The WannaCry ransomware had, for a few days last week, literally make hundreds of thousands of Windows PC users want to cry. And while its threat has apparently been stemmed, thanks to the quick work of a young cybersecurity expert, new reports claim that hacking crews are trying to resurrect the malware just days after it was crippled.
WannaCry wasn’t the first malware of its kind to make headlines in recent months for its wide scope and deadly capabilities. In September of 2016, the malware known as “Mirai” (Japanese for “future”) had launched, taking the form of an “extremely large and unusual” distributed denial of service, or DDoS attack, according to a blog post from security expert Brian Krebs. Krebs, whose own site was affected by Mirai, wrote that the attack was, in fact, almost twice as large as the widest such attack previously identified by content delivery network. Mirai was responsible for several major websites, including those of Reddit and Spotify, going down for an extended period of time.
Last week, a crew of hackers launched another crippling malware attack in the form of WannaCry. The ransomware, as the Inquisitr wrote, locks Windows users out of their computer accounts, effectively holding their information hostage unless they pay at least $300 within three days, or $600 within a week, both in the form of Bitcoin. A few days later, 22-year-old Kryptos Logic cybersecurity analyst Marcus Hutchins had found a vulnerability in the malware and successfully spotted its “kill-switch,” stopping WannaCry before it could affect even more computers. On a related note, a team of French researchers was also able to devise a way to decrypt files affected by the ransomware attack.
A new report, however, suggests that the WannaCry ransomware may not have been completely neutered after all.
Given the absurd level of risk that comes with running Windows XP in 2017, why on earth would anyone stick with it? https://t.co/wcI8qa2m6S
— WIRED (@WIRED) May 20, 2017
According to Wired, it would now appear that hacking crews are now working on a way to resurrect WannaCry, using their own versions of the Mirai bot network from last September and having them target WannaCry’s kill-switch. The good news is that Hutchins and other security experts have been successful so far in countering this blended approach which combines the “best” of two debilitating malware attacks. The bad news, unfortunately, is that there’s a strong chance the ransomware could spread once again “in the unlikely event that the hackers succeed.”

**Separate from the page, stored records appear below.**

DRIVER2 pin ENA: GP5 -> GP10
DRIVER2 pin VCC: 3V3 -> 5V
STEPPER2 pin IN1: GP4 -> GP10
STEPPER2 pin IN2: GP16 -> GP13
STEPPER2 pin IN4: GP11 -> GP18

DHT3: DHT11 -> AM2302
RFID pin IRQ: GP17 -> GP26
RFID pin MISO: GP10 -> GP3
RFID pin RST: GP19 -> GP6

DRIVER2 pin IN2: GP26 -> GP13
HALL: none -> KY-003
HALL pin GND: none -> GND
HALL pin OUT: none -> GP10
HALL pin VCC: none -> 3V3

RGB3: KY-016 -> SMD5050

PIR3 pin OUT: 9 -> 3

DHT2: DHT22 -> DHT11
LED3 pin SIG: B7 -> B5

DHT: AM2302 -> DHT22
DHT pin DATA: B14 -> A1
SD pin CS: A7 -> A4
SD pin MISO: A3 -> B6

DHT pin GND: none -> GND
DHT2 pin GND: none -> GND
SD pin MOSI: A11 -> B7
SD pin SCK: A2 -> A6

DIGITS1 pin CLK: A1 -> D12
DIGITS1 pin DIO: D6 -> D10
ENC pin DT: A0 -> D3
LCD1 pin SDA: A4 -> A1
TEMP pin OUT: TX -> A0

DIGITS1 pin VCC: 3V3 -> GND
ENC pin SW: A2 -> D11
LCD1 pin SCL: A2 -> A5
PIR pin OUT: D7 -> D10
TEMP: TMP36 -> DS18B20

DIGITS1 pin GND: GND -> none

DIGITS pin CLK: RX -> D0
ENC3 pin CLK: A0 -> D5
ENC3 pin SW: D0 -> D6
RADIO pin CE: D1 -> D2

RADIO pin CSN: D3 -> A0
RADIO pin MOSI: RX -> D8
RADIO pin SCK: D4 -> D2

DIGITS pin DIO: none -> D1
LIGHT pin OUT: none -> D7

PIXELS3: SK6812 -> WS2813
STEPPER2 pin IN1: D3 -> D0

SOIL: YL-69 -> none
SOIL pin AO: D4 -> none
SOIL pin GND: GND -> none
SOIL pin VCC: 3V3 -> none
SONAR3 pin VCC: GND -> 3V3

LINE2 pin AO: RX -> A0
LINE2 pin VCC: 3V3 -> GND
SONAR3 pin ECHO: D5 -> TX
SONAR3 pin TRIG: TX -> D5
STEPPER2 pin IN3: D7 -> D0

Basically, the idea behind this planned resurrection of the WannaCry malware is to use various “zombie devices” from the Mirai bot network, such as webcams or modems, for example, and have them send junk traffic to WannaCry’s kill-switch website. The goal here is to wake up the new malware’s infections and effectively kill off the kill-switch domain, allowing the bug to keep on spreading.
Is there really a good chance that the WannaCry ransomware is coming back? Marcus Hutchins, the young hero who foiled the original attack, told Wired that he is confident he could stop whoever is behind these plans, as his firm Kryptos Logic has hired an unnamed DDoS “mitigation firm” that could stymie any attempts to resurrect the malware.
As for who may be behind such an act, Hutchins added that he’s “fairly sure” that the hacking teams working on the return of WannaCry are not related to the authors of the original ransomware. He theorized that the new DDoS attacks originated from established Mirai bot network copycats that were launched when Mirai’s creator released that particular malware’s source code. Hutchins also believes that the attacks are mostly amateurish attempts from “nihilistic, low-skilled” hackers, and nothing more.
“Now any idiot and their dog can set up a Mirai botnet.”
Considering WannaCry had made thousands of people lose valuable data and even crippled some healthcare systems, Hutchins believes that the people behind the WannaCry ransomware aren’t in it for financial gain, contrary to the ostensible motive of any hacking team behind a virulent form of ransomware. However, he believes that the crews trying to bring the ransomware back from the grave are “doing it just for the fun of hurting people” — in other words, trolling computer users for kicks.